_Document section_.
══════════════════════════════
Female farmers are more likely to engage in sustainable and alternative agriculture. According to Dr Lucie Newsome from the University of New England, women farmers have focused on producing high-quality, niche products rather than large-scale production. They adapt to changing trends and demands and demonstrate farm transparency and accountability through social media. Instead of dominating nature, they try to work more in harmony with it. Their creative approach to problem-solving makes them highly suited to a career in AgTech.

However, women are still underrepresented in the sector and in STEM fields more broadly. One of the problems is that STEM is considered male-dominated, especially in engineering and technology-based fields. Gender disparity in the field has been well documented, to the extent that the Australian government has a long-term strategy to advance more women in the field.

Women made up less than a quarter of students studying STEM in 2019 (22% of enrolments and 24% of completions of total STEM VET and university enrolments). Five years after graduating, men with a STEM qualification were 1.8 times more likely to be working in a STEM-qualified occupation compared to their female peers.

But this is changing, particularly in regards to agriculture Women currently comprise 55% of agricultural science degree graduates, though they still only constitute only 31.5% of the professional agricultural services sector. Agtech is a relatively new and growing arena within STEM that would provide these graduates with another viable, lucrative career option. Unlike other sectors within STEM, AgTech goes beyond the creation of something physical like a robot or a piece of machinery. It extends into web and app development and technology that assists with refining agricultural practices or making smarter business decisions.
══════════════════════════════
_Work order A_. Rewrite the paragraph of the passage on women in AgTech that begins "Women made up less than a quarter" as a short bulleted list that keeps its main facts.
_Work order B_. List every percentage figure given in the passage on women in AgTech.
_Work order C_. Write the next part of the passage on women in AgTech, picking up after its final sentence.
The rows have no connection to the passage on women in AgTech.
══════════════════════════════
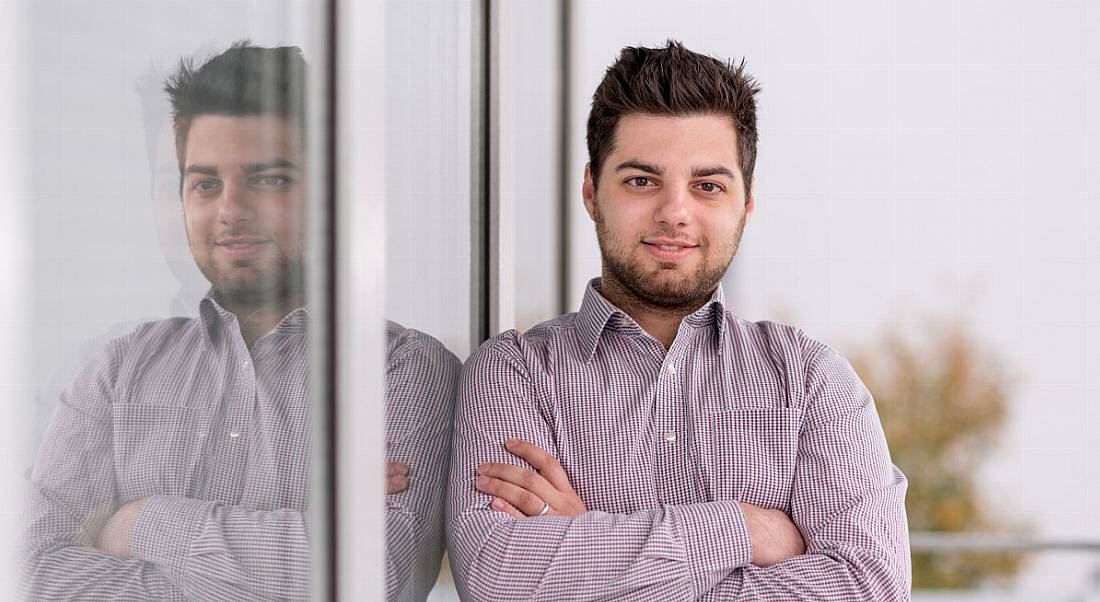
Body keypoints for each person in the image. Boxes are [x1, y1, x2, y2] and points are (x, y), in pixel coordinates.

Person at [447, 40, 911, 601]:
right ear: (592, 192)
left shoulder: (812, 381)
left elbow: (871, 588)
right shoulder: (512, 372)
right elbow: (500, 582)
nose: (674, 212)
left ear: (747, 202)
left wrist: (588, 550)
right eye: (641, 180)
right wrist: (741, 529)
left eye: (707, 186)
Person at [22, 42, 458, 601]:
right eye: (205, 184)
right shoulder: (116, 370)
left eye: (270, 179)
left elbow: (373, 578)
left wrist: (138, 523)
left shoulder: (401, 370)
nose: (230, 210)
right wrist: (286, 552)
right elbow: (28, 574)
══════════════════════════════
_Answer space A_.
- In 2019, women were less than a quarter of STEM students: 22% of enrolments and 24% of completions across STEM VET and university programs.
- Five years after graduating, men with a STEM qualification were 1.8 times more likely than women to work in a STEM-qualified occupation.

_Answer space B_. 22%, 24%, 55%, 31.5%

_Answer space C_.
While STEM education can help someone jumpstart their AgTech career, industry-defining ideas also come from people who have firsthand knowledge of agricultural work and the common painpoints within the system. A common set up in farming families is male members working on the farm, while female partners work in an occupation that provides steady, reliable income while helping out on the farm where possible. This is crucial to the well-being of the farm as it provides the family with a means of income during situations of drought, flood or poor harvest.

AgTech can harness the latent agricultural expertise these women possess about farming practice to find ways to make a process more efficient or improve productivity. This has the two-fold benefit of incorporating first-hand farming experience into the design and implementation of AgTech products, and provides these women with a yearlong, sustainable income that can be invested back into a family farm.

Given Australia’s current challenges around labour and food security, it’s more important than ever that we encourage more intelligent minds – i.e. more women –  to help solve the fundamental problem of feeding Australia’s population.